The Duomo of Milan is the largest Gothic structure in Italy. It was started in 1386 under the guidance of Gian Galeazzo Visconti, although the architect that designed it remains unknown. The works came under the direction of some of the best French and German masters. As of the early fifteenth century the works were superintended by Filippo degli Organi, Solari and Amedeo, followed by Pellegrini, L. Buzzi, Bassi and C. Buzzi. In the years from 1765 to 1769 the spire was raised and surmounted with a statue of the Madonna, reaching 108.50 metres in height. It was not until the beginning of the nineteenth century that the façade was completed and only in 1858 were all the spires erected.
The magnificence of the building is accentuated by its skywards pointing structure which is lost at the top amongst the many spires (135 in all) and the proliferation of statues (2,254 in total), which populate its sides and pinnacles.

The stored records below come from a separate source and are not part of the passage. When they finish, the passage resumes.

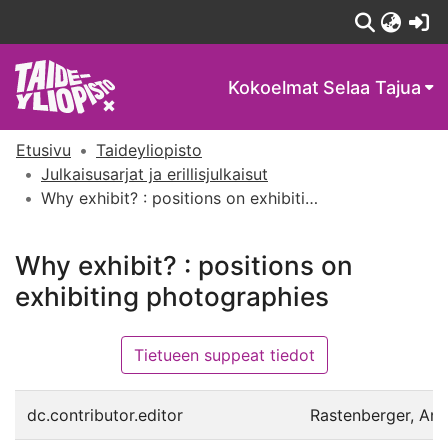
(c
Kokoelmat
Selaa Tajua
Etusivu
Taideyliopisto
Julkaisusarjat ja erillisjulkaisut
Why exhibit? : positions on exhibiting photographies
Why exhibit? : positions on
exhibiting photographies
Tietueen suppeat tiedot
dc.contributor.editor
Rastenberger, Ann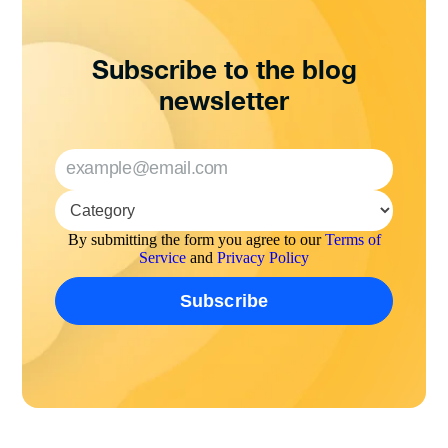
Subscribe to the blog
newsletter
By submitting the form you agree to our
Terms of
Service
and
Privacy Policy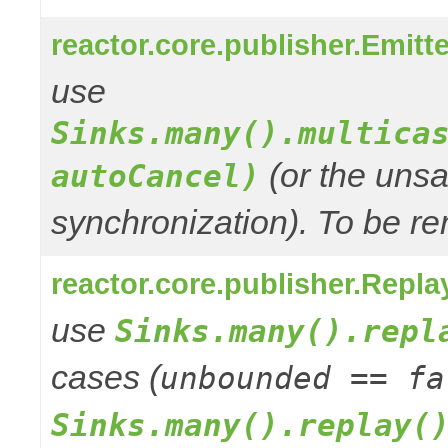
reactor.core.publisher.Emitt
use
Sinks.many().multica
(or the unsa
autoCancel)
synchronization). To be re
reactor.core.publisher.Repla
use
Sinks.many().repl
cases (
unbounded == fa
Sinks.many().replay(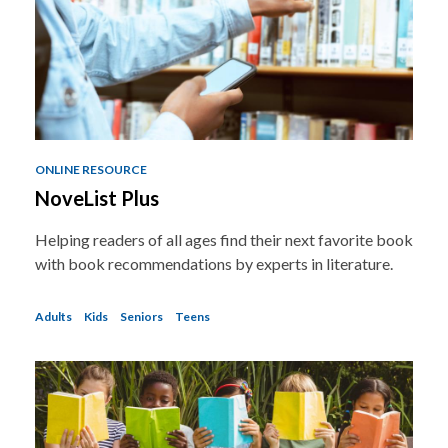
a
o
v
e
r
e
m
a
i
l
ONLINE RESOURCE
NoveList Plus
Helping readers of all ages find their next favorite book
with book recommendations by experts in literature.
Adults
Kids
Seniors
Teens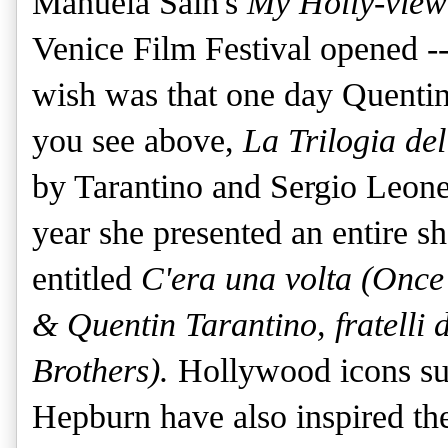
Manuela Sain's
My Holly-vie
Venice Film Fe
stival opened -
wish was that one day Quentin
you see above,
La Trilogia de
by Tarantino and Sergio Leone 
year she presented an entire sh
entitled
C'era una volta (Once
& Quentin Tarantino, fratelli 
Brothers).
Hollywood icons s
Hepburn have also inspired the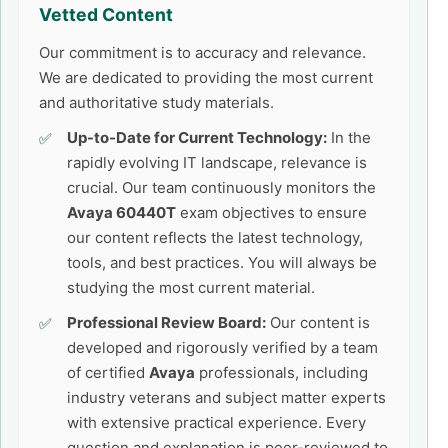
Vetted Content
Our commitment is to accuracy and relevance.
We are dedicated to providing the most current
and authoritative study materials.
Up-to-Date for Current Technology:
In the
rapidly evolving IT landscape, relevance is
crucial. Our team continuously monitors the
Avaya 60440T
exam objectives to ensure
our content reflects the latest technology,
tools, and best practices. You will always be
studying the most current material.
Professional Review Board:
Our content is
developed and rigorously verified by a team
of certified
Avaya
professionals, including
industry veterans and subject matter experts
with extensive practical experience. Every
question and explanation is peer-reviewed to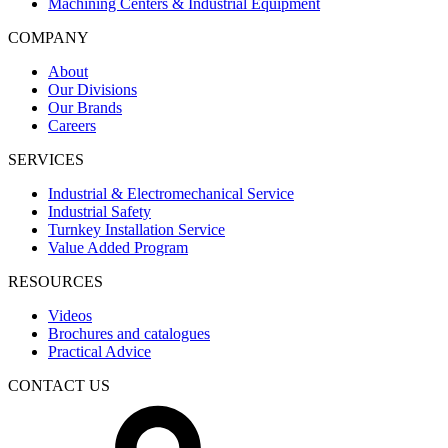
Machining Centers & Industrial Equipment
COMPANY
About
Our Divisions
Our Brands
Careers
SERVICES
Industrial & Electromechanical Service
Industrial Safety
Turnkey Installation Service
Value Added Program
RESOURCES
Videos
Brochures and catalogues
Practical Advice
CONTACT US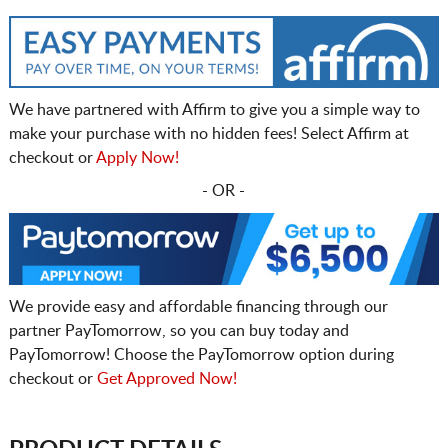
We have partnered with Affirm to give you a simple way to
make your purchase with no hidden fees! Select Affirm at
checkout or
Apply Now!
- OR -
We provide easy and affordable financing through our
partner PayTomorrow, so you can buy today and
PayTomorrow! Choose the PayTomorrow option during
checkout or
Get Approved Now!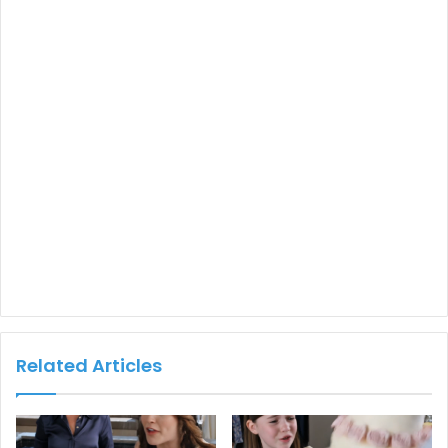
Related Articles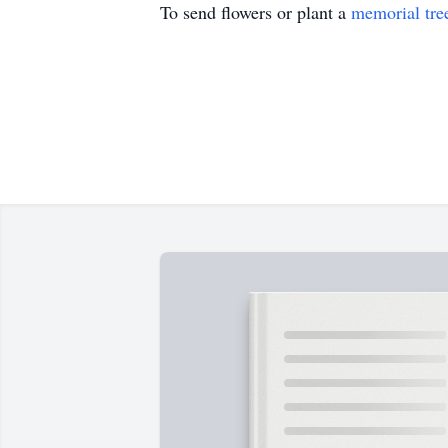
To send flowers or plant a
memorial tre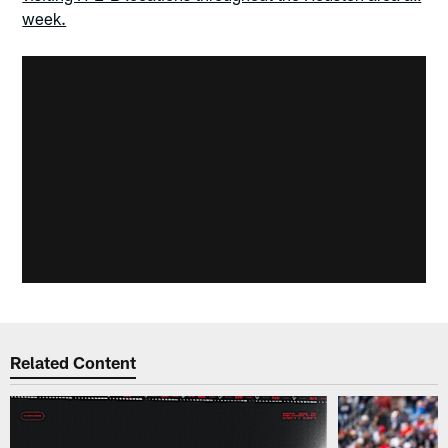
week.
Related Content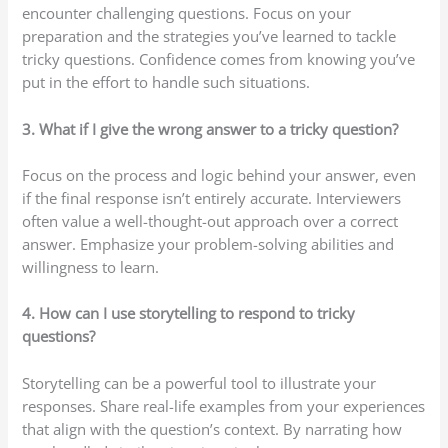
encounter challenging questions. Focus on your
preparation and the strategies you’ve learned to tackle
tricky questions. Confidence comes from knowing you’ve
put in the effort to handle such situations.
3. What if I give the wrong answer to a tricky question?
Focus on the process and logic behind your answer, even
if the final response isn’t entirely accurate. Interviewers
often value a well-thought-out approach over a correct
answer. Emphasize your problem-solving abilities and
willingness to learn.
4. How can I use storytelling to respond to tricky
questions?
Storytelling can be a powerful tool to illustrate your
responses. Share real-life examples from your experiences
that align with the question’s context. By narrating how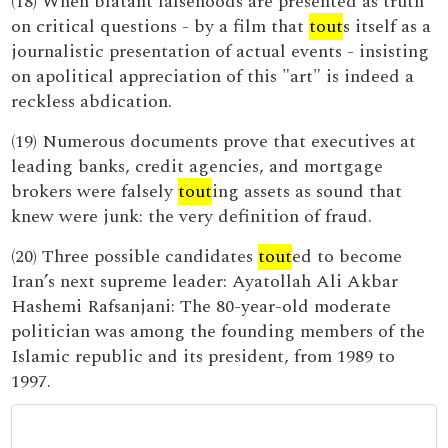
(18) When blatant falsehoods are presented as truth
on critical questions - by a film that
tout
s itself as a
journalistic presentation of actual events - insisting
on apolitical appreciation of this "art" is indeed a
reckless abdication.
(19) Numerous documents prove that executives at
leading banks, credit agencies, and mortgage
brokers were falsely
tout
ing assets as sound that
knew were junk: the very definition of fraud.
(20) Three possible candidates
tout
ed to become
Iran’s next supreme leader: Ayatollah Ali Akbar
Hashemi Rafsanjani: The 80-year-old moderate
politician was among the founding members of the
Islamic republic and its president, from 1989 to
1997.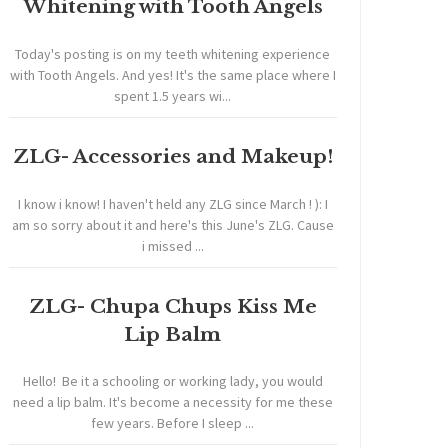
Whitening with Tooth Angels
Today's posting is on my teeth whitening experience
with Tooth Angels. And yes! It's the same place where I
spent 1.5 years wi...
ZLG- Accessories and Makeup!
I know i know! I haven't held any ZLG since March ! ): I
am so sorry about it and here's this June's ZLG. Cause
i missed ...
ZLG- Chupa Chups Kiss Me
Lip Balm
Hello! Be it a schooling or working lady, you would
need a lip balm. It's become a necessity for me these
few years. Before I sleep ...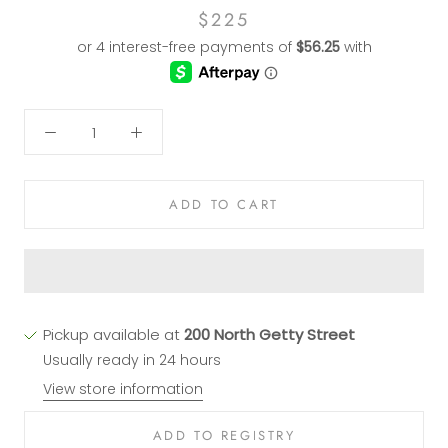
$225
ADD TO CART
Pickup available at
200 North Getty Street
Usually ready in 24 hours
View store information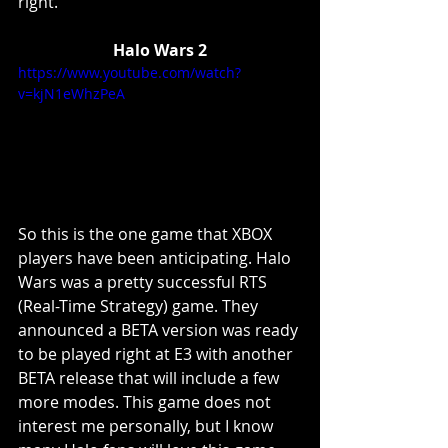
right. 
Halo Wars 2
https://www.youtube.com/watch?
v=kjN1eWhzPeA
So this is the one game that XBOX 
players have been anticipating. Halo 
Wars was a pretty successful RTS 
(Real-Time Strategy) game. They 
announced a BETA version was ready 
to be played right at E3 with another 
BETA release that will include a few 
more modes. This game does not 
interest me personally, but I know 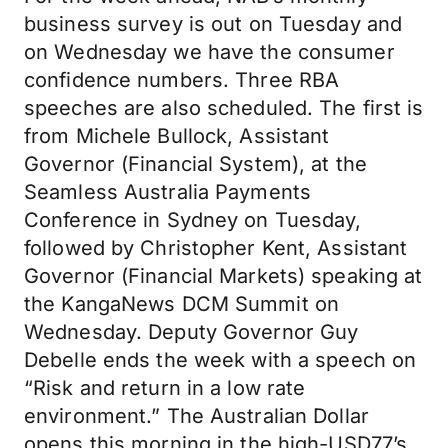
business survey is out on Tuesday and
on Wednesday we have the consumer
confidence numbers. Three RBA
speeches are also scheduled. The first is
from Michele Bullock, Assistant
Governor (Financial System), at the
Seamless Australia Payments
Conference in Sydney on Tuesday,
followed by Christopher Kent, Assistant
Governor (Financial Markets) speaking at
the KangaNews DCM Summit on
Wednesday. Deputy Governor Guy
Debelle ends the week with a speech on
“Risk and return in a low rate
environment.” The Australian Dollar
opens this morning in the high-USD77’s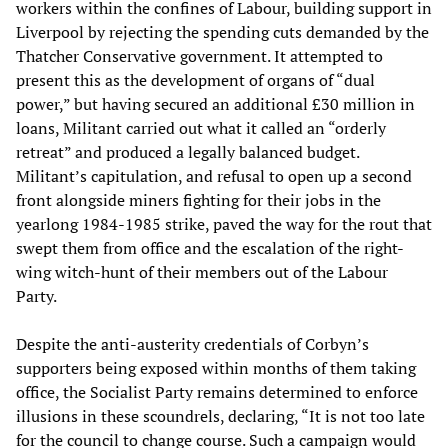
workers within the confines of Labour, building support in
Liverpool by rejecting the spending cuts demanded by the
Thatcher Conservative government. It attempted to
present this as the development of organs of “dual
power,” but having secured an additional £30 million in
loans, Militant carried out what it called an “orderly
retreat” and produced a legally balanced budget.
Militant’s capitulation, and refusal to open up a second
front alongside miners fighting for their jobs in the
yearlong 1984-1985 strike, paved the way for the rout that
swept them from office and the escalation of the right-
wing witch-hunt of their members out of the Labour
Party.
Despite the anti-austerity credentials of Corbyn’s
supporters being exposed within months of them taking
office, the Socialist Party remains determined to enforce
illusions in these scoundrels, declaring, “It is not too late
for the council to change course. Such a campaign would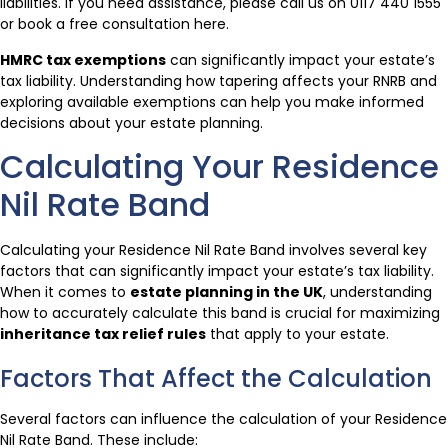
liabilities. If you need assistance, please call us on 0117 440 1555
or book a free consultation here.
HMRC tax exemptions
can significantly impact your estate’s
tax liability. Understanding how tapering affects your RNRB and
exploring available exemptions can help you make informed
decisions about your estate planning.
Calculating Your Residence
Nil Rate Band
Calculating your Residence Nil Rate Band involves several key
factors that can significantly impact your estate’s tax liability.
When it comes to
estate planning in the UK
, understanding
how to accurately calculate this band is crucial for maximizing
inheritance tax relief rules
that apply to your estate.
Factors That Affect the Calculation
Several factors can influence the calculation of your Residence
Nil Rate Band. These include: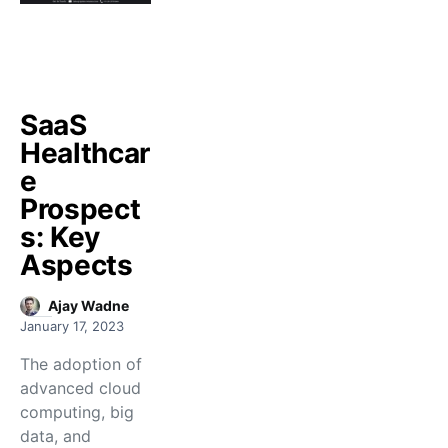
SaaS
Healthcar
e
Prospect
s: Key
Aspects
Ajay Wadne
January 17, 2023
The adoption of
advanced cloud
computing, big
data, and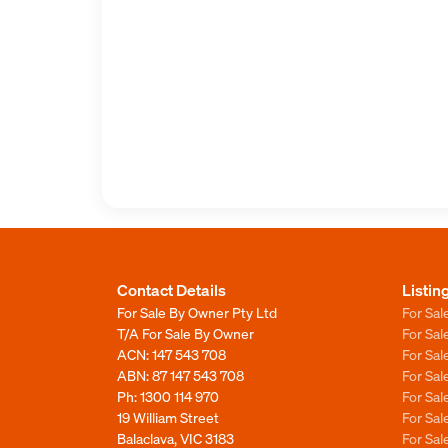
Contact Details
Listin
For Sale By Owner Pty Ltd
For Sal
T/A For Sale By Owner
For Sa
ACN: 147 543 708
For Sa
ABN: 87 147 543 708
For Sa
Ph:
1300 114 970
For Sa
19 William Street
For Sa
Balaclava, VIC 3183
For Sa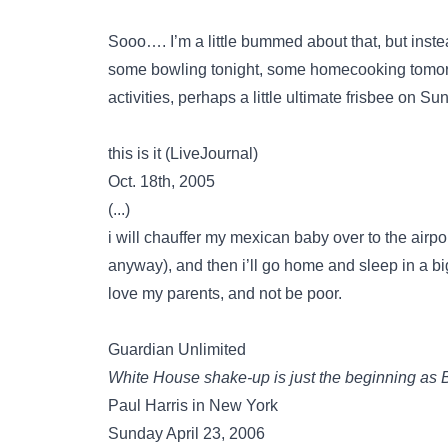
Sooo…. I’m a little bummed about that, but inste
some bowling tonight, some homecooking tomorr
activities, perhaps a little ultimate frisbee on
this is it (LiveJournal)
Oct. 18th, 2005
(...)
i will chauffer my mexican baby over to the airp
anyway), and then i’ll go home and sleep in a b
love my parents, and not be poor.
Guardian Unlimited
White House shake-up is just the beginning as B
Paul Harris in New York
Sunday April 23, 2006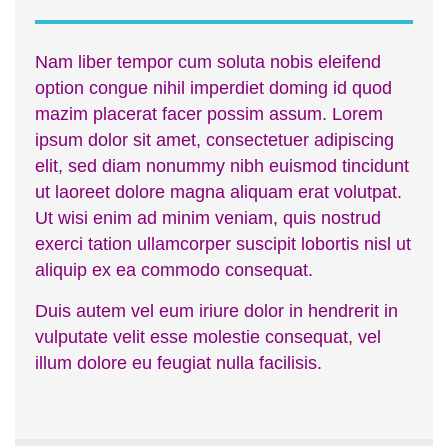
Nam liber tempor cum soluta nobis eleifend
option congue nihil imperdiet doming id quod
mazim placerat facer possim assum. Lorem
ipsum dolor sit amet, consectetuer adipiscing
elit, sed diam nonummy nibh euismod tincidunt
ut laoreet dolore magna aliquam erat volutpat.
Ut wisi enim ad minim veniam, quis nostrud
exerci tation ullamcorper suscipit lobortis nisl ut
aliquip ex ea commodo consequat.
Duis autem vel eum iriure dolor in hendrerit in
vulputate velit esse molestie consequat, vel
illum dolore eu feugiat nulla facilisis.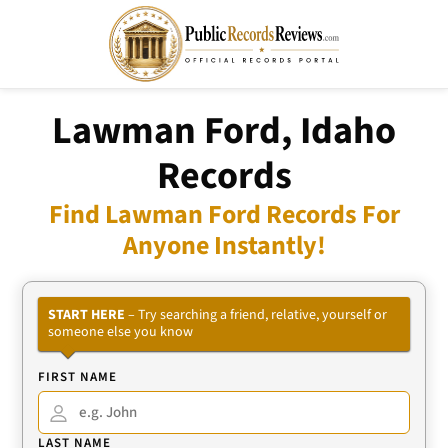
Lawman Ford, Idaho
Records
Find Lawman Ford Records For
Anyone Instantly!
START HERE
– Try searching a friend, relative, yourself or
someone else you know
FIRST NAME
LAST NAME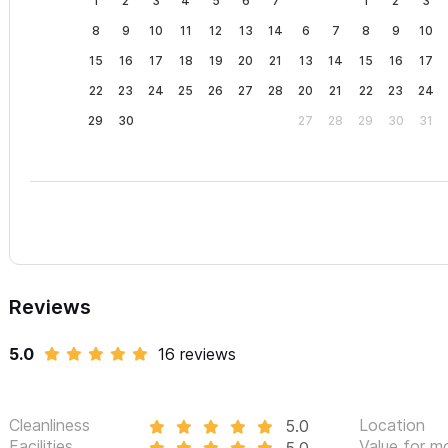
1
2
3
4
5
6
7
1
2
3
8
9
10
11
12
13
14
6
7
8
9
10
15
16
17
18
19
20
21
13
14
15
16
17
22
23
24
25
26
27
28
20
21
22
23
24
29
30
27
28
29
30
31
Reviews
5.0
16 reviews
Cleanliness
Location
5.0
Facilities
Value for m
5.0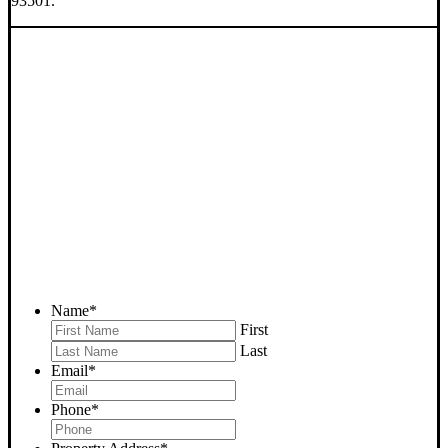
93501.
SELL YOUR MOJAVE
HOUSE NOW - PLEASE
SUBMIT YOUR PROPERTY
INFO BELOW
... to receive a fair all cash offer and to download our free guide.
Name
*
First
Last
Email
*
Phone
*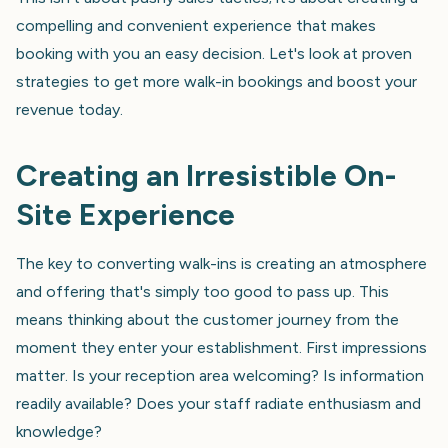
compelling and convenient experience that makes
booking with you an easy decision. Let's look at proven
strategies to get more walk-in bookings and boost your
revenue today.
Creating an Irresistible On-
Site Experience
The key to converting walk-ins is creating an atmosphere
and offering that's simply too good to pass up. This
means thinking about the customer journey from the
moment they enter your establishment. First impressions
matter. Is your reception area welcoming? Is information
readily available? Does your staff radiate enthusiasm and
knowledge?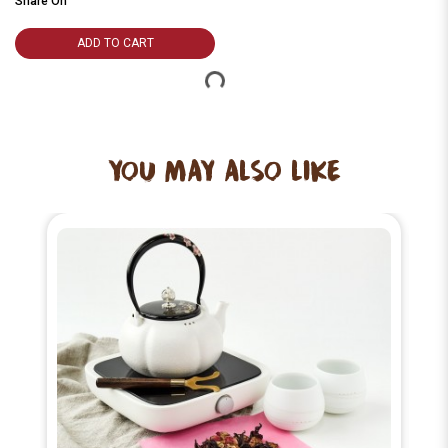
Share On
ADD TO CART
YOU MAY ALSO LIKE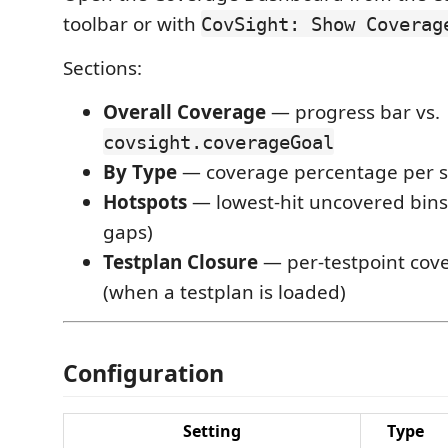
toolbar or with
CovSight: Show Coverag
Sections:
Overall Coverage
— progress bar vs.
covsight.coverageGoal
By Type
— coverage percentage per s
Hotspots
— lowest-hit uncovered bins
gaps)
Testplan Closure
— per-testpoint cov
(when a testplan is loaded)
Configuration
Setting
Type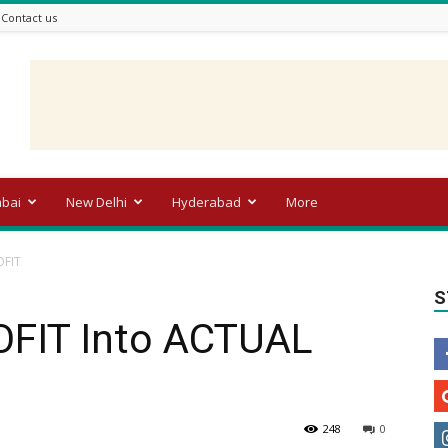
Contact us
bai
New Delhi
Hyderabad
More
OFIT
S
FIT Into ACTUAL
248
0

The lower part of the façade is Baroque in style (built following the designs of Pellegrini), but changes into the Gothic style in the upper reaches. Of the five sixteenth century doorways four have modern bronze doors. The first is by Minerbi and depicts the Edict of Constantine, the second is by Castiglioni and depicts the life of Saint Ambrogio, the third is by Pagliaghi showing the life of the Virgin Mary and the fourth by Lombardi recounting the history of Milan.